I think what happens is an awareness of one’s legacy. If your number is 10M that is surely enough for your lifetime. But what about your 4 kids that want to live in desirable HCOL cities where a 4k sq ft home in a good neighborhood with a view will be 4M each. Yes, there are different philosophies when it comes to this type of decision making. I suppose you’re talking about wealth far beyond this.
There’s also a component of competitiveness as well as satisfaction with maximally efficient investing.
I was just a regular doc in my early years. I made over 200k as a young attending, and that annual income went up over time. But I also worked a side gig, and I maxed all retirement accounts, both with the primary job and the side gig. I also invested in real estate. I pretty much saved and invested in all kinds of assets. While the growth rates on different types of investments have varied, after compounding for several decades, we now have a mid 8-figure net wealth. We spend on travel and more, but if I live a long and healthy life, we may well get to 9-figures prior to death.

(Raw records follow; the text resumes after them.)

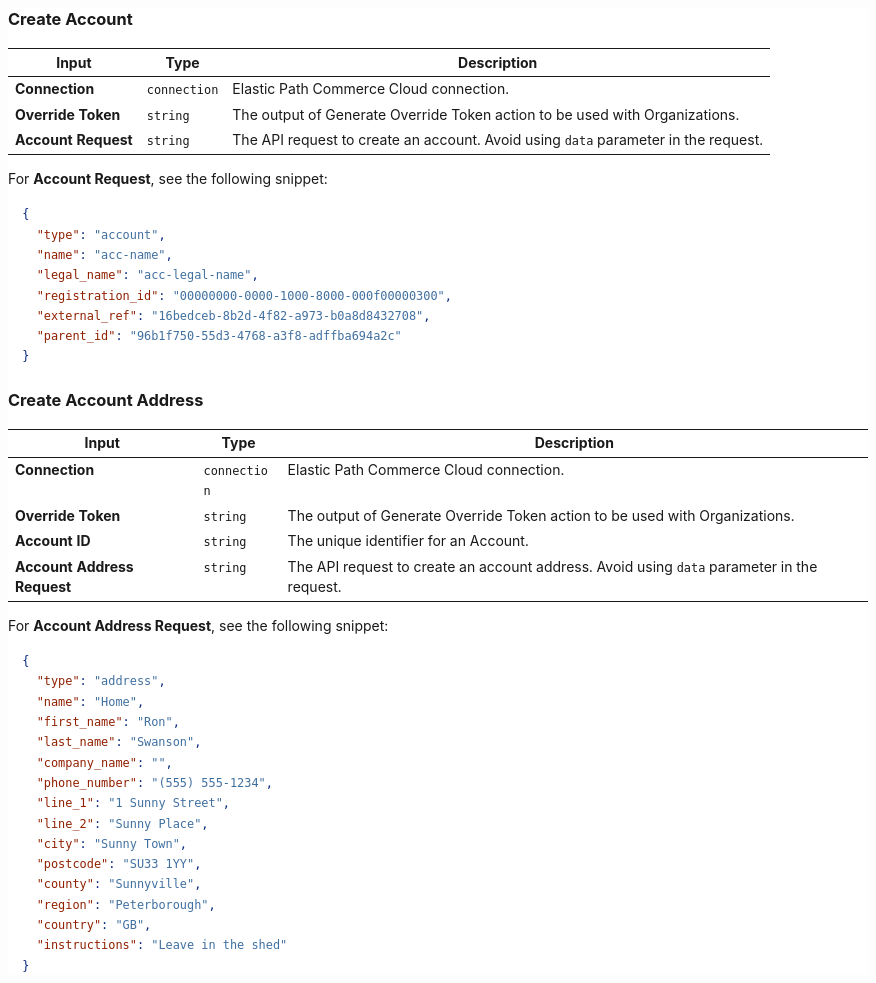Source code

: ### Create Account 

| Input | Type |  Description |
| --- | --- | --- | 
| **Connection** | `connection` | Elastic Path Commerce Cloud connection. |
| **Override Token** | `string` |  The output of Generate Override Token action to be used with Organizations. |
| **Account Request** | `string` | The API request to create an account. Avoid using `data` parameter in the request. |

For **Account Request**, see the following snippet:

```json
  {
    "type": "account",
    "name": "acc-name",
    "legal_name": "acc-legal-name",
    "registration_id": "00000000-0000-1000-8000-000f00000300",
    "external_ref": "16bedceb-8b2d-4f82-a973-b0a8d8432708",
    "parent_id": "96b1f750-55d3-4768-a3f8-adffba694a2c"
  }
```

### Create Account Address

| Input | Type | Description |
| --- | --- | --- |
| **Connection** | `connection` | Elastic Path Commerce Cloud connection. |
|  **Override Token** |  `string` |  The output of Generate Override Token action to be used with Organizations. |
| **Account ID** | `string` | The unique identifier for an Account. |
| **Account Address Request** |  `string` |  The API request to create an account address. Avoid using `data` parameter in the request. |

For **Account Address Request**, see the following snippet:

```json
  {
    "type": "address",
    "name": "Home",
    "first_name": "Ron",
    "last_name": "Swanson",
    "company_name": "",
    "phone_number": "(555) 555-1234",
    "line_1": "1 Sunny Street",
    "line_2": "Sunny Place",
    "city": "Sunny Town",
    "postcode": "SU33 1YY",
    "county": "Sunnyville",
    "region": "Peterborough",
    "country": "GB",
    "instructions": "Leave in the shed"
  }
```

We no longer need to think about what car we might buy, or what international vacation we might take. We spend time thinking about different things. How might we increase our annual charitable gifting from 6-figures to 7? How much should we leave to the kids and the grandkids?
And I stopped working clinically this year. Even though I never paid a dime in a malpractice suit after a long and busy career in a fairly high risk specialty, I just don’t want to create a complex asset protection plan to allow me to derisk my clinical practice malpractice exposure. Malpractice insurance only provides 2.3M in coverage. It doesn’t feel worth it to continue seeing patients, given the potential risk. Outside of medicine, we have 10 million in umbrella liability coverage, but beyond that, there is theoretical liability exposure on that side as well, say from a car accident.
Mo’ money, mo’ problems, yes. But good problems to have, nevertheless.
I’m curious why you put taxes in the “no worries” bucket but AUM fees in the worry bucket. Does it really matter whether someone with an 8 figure net worth pays 0.3, 0.5, or 0.8%, especially if the higher fees potentially lead to higher returns?
I disagree that higher AUM fees generally lead to higher returns. In fact, the opposite likely happens more often. We also have way more control over AUM fees than tax rates.